Матрена растолкала пьяного Зотейку:
— Да вставай же, вставай — горе мое… Кони нужны…
Марина снова прилегла на постель, следя сухими, воспаленными глазами за приготовлениями к дороге.
«В город, в город…» Оскорбленная в самых дорогих своих чувствах, она рвала с Черновушкой всякую связь. В этот момент Марине казалось, что другого выхода у нее нет. Она забыла даже об отце, безвыездно жившем на пасеке.
Думать о том, что будет «там», в городе, она не могла, но мысль о городе зажигала ее.
Вечером пьяного Селифона молодуха и бабка Ненила Самоховна под руки повели домой.
— Пойдем-ка, пойдем, сынок, в родительское гнездо. Будет по чужим людям мыкаться, — довольная возвращением внука и его новым выбором говорила Ненила Самоховна.
Перед домом своим она заспешила вперед, запыхавшись вошла в избу и, сняв икону с божницы, встретила молодых на пороге. Селифон упал на колени и, качнувшись, чуть не сбил с ног бабку. Ненила Самоховна стукнула иконой по склонившимся головам.
Селифон долго всматривался в знакомые с детства стены, пристально рассматривал кухню, расписной шкафчик с посудой.
— Фроська, спать! — крикнул он и уронил голову на стол.
— Мольчи… Счас я… — засуетилась Фрося у пышной постели, привезенной еще в обед «постельной свашкой» Макридой Никаноровной Рыклиной.
— Ко-п-пайсь! — рявкнул Селифон, оторвав тяжелую голову.
— Мольчи, мольчи, Селифоша, — успокаивала его Фрося.
Селифон, навалившись грудью на стол, спал. Фрося с Ненилой Самоховной разули его и, поддерживая под руки, свели в постель.
Проснулся Селифон к позднему завтраку. В горнице было тихо. В кухне стучали ухватами. Селифон уставился в потолок и задумался. Просветлевшая после беспрерывной гульбы голова напряженно собирала одно к одному события последних дней.
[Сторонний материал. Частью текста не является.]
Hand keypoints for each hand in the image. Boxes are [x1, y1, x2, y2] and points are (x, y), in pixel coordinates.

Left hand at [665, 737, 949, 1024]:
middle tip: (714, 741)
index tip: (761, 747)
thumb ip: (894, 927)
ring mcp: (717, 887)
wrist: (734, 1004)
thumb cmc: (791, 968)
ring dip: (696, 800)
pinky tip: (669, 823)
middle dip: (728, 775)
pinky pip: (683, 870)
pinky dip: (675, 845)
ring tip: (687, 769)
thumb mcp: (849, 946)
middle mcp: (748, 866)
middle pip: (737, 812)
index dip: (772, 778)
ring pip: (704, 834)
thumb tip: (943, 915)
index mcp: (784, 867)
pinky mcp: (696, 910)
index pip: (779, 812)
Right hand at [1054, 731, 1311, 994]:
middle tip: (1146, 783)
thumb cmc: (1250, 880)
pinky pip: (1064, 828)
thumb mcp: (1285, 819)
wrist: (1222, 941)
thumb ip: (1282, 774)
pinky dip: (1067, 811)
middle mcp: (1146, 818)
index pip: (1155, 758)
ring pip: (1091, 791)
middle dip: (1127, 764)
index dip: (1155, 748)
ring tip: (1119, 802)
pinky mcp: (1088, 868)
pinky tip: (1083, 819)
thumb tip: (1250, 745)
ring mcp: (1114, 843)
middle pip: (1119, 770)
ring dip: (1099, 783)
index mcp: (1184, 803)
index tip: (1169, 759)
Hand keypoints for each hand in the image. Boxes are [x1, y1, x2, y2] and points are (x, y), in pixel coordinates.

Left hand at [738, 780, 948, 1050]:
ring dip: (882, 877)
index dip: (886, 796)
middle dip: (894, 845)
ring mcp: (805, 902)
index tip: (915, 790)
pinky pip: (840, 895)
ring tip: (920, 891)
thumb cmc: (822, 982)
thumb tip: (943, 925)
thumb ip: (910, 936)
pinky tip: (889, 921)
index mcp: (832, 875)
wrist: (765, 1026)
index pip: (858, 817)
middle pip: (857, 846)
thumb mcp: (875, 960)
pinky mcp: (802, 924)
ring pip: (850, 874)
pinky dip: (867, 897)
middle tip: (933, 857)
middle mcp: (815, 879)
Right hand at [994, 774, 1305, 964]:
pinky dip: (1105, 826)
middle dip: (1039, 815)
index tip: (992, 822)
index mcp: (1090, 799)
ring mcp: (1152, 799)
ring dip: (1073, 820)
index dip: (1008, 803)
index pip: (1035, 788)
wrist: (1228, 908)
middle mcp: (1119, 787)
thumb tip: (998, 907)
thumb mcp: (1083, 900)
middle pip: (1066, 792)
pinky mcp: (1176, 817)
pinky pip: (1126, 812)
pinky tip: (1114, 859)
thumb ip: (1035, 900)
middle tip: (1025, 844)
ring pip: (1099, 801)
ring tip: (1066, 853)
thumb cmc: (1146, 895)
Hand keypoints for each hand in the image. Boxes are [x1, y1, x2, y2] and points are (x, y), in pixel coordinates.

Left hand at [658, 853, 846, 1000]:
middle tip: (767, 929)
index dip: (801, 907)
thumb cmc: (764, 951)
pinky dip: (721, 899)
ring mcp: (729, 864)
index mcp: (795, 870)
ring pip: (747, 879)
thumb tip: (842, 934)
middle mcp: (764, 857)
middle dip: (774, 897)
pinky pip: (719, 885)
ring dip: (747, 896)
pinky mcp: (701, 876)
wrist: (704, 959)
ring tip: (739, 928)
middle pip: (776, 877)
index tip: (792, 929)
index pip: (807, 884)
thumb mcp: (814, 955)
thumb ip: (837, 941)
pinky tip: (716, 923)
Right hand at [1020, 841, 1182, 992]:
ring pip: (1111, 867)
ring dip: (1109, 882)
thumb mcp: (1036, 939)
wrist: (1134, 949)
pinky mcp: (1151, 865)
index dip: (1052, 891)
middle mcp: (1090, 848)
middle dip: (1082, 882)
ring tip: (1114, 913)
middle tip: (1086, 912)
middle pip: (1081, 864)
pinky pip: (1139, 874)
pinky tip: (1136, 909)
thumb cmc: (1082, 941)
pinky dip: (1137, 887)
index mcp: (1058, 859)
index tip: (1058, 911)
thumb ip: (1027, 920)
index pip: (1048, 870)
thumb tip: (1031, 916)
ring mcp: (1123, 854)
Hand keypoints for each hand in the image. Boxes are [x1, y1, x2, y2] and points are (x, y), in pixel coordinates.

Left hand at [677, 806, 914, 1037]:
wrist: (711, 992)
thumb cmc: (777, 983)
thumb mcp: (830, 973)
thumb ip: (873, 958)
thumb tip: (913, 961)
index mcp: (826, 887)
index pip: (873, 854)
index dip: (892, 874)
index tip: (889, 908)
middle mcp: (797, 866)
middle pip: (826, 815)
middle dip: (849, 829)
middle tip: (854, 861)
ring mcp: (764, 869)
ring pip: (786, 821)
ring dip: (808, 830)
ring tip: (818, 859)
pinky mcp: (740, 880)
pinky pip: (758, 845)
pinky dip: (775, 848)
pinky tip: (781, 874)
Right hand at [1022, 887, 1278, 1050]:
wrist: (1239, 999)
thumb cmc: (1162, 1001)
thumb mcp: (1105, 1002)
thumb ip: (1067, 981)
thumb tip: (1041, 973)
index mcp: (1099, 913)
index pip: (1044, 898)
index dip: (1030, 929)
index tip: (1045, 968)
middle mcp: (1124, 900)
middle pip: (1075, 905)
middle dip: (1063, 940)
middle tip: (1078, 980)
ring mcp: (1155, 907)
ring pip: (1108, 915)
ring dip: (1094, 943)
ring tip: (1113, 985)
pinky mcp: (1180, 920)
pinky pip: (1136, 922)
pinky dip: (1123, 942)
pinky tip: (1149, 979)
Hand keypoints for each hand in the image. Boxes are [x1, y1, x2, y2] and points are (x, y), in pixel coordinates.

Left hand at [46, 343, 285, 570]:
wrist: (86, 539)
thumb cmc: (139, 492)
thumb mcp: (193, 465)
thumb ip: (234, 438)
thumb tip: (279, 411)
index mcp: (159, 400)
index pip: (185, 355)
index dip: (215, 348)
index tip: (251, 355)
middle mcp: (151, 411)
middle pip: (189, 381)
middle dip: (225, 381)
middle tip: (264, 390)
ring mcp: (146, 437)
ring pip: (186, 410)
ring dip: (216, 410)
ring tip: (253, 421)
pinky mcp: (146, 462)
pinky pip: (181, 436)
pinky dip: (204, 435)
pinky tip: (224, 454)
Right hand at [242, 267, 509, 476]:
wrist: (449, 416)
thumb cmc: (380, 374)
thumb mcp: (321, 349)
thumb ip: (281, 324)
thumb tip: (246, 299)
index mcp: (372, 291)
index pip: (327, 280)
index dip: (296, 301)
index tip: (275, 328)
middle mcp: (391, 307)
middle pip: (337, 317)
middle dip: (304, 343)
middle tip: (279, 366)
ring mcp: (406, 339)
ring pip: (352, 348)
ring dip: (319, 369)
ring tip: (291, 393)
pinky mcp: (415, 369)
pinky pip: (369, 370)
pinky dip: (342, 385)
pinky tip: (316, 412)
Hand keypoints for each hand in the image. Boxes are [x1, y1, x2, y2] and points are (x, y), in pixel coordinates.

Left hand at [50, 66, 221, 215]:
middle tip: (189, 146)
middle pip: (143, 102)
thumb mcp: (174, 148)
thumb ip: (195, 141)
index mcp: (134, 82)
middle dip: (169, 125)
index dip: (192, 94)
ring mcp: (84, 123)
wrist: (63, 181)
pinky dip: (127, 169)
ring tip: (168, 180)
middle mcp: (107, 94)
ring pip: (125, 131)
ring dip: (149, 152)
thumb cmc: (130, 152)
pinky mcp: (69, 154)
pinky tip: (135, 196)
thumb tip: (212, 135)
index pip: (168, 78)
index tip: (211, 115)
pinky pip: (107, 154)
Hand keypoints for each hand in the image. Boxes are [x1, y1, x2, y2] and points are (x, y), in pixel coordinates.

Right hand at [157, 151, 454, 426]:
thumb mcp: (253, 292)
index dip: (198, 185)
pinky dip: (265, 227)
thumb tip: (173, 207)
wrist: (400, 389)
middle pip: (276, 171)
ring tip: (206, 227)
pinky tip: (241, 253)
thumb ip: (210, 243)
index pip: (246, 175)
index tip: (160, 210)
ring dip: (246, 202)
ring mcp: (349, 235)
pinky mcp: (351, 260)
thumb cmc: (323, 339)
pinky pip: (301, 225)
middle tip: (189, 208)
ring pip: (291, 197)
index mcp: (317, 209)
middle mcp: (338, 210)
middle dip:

Селифон сел на постели и сунул руку в карман штанов. Нащупав смятую бумажку, ладонью стал расправлять ее на подушке. Скрипнула дверь, и в щели показалось заискивающе улыбающееся лицо Фроси. Селифон оторвался от письма и замахал рукой, точно опасаясь, что появление Фроси может спугнуть лежащее на подушке письмо и оно улетит и навеки унесет с собою тайну Марины.
Фрося захлопнула дверь. Селифон спрыгнул с постели и, несмотря на то, что в комнате было светло, подошел к окну. Руки тряслись, строки письма сливались. От первых же слов на лбу выступила испарина.
«Марина Станиславовна, не писал так долго потому, что проводил…»
Селифон не дочитал эту строчку. Глаза его жадно отыскивали совсем другое.
«Сердечно рад за вас…»
— А, сердечно!.. Сердечно! — обрадовался Селифон. — Сейчас начнет, начнет…
«Вы и без того измучились, ожидая Селифона…»
Пол, потолок, окно, желтое солнце за окном завертелись горячими кругами. Селифон опустился на скамейку и читал через два-три слова, отыскивая только то, что хоть сколько-нибудь касалось Марины, и уперся в окончание письма: «Орефий Зурнин».
Селифон перевернул письмо — на последней странице тоже пусто. Вновь кинулся на письмо и перечел его.
— Оклеветали! — во весь голос вскрикнул Селифон и, как был, босой, без пояса, кинулся через кухню, мимо испуганной Фроси и бабки, во двор.
Рубаха надулась на спине от ветра. Селифон бежал, не видя встречных людей, не слыша криков бежавшей следом за ним Фроси… Скрипучую калитку в ограде амосовского флигелька он поднял рывком, сдернув с петель, и уперся обезумевшими глазами в закрытую на замок дверь…
— Уехала!.. Уехала! — закричал он.
Стал собираться народ.
— Куда? — придушенным голосом спросил Селифон какую-то женщину.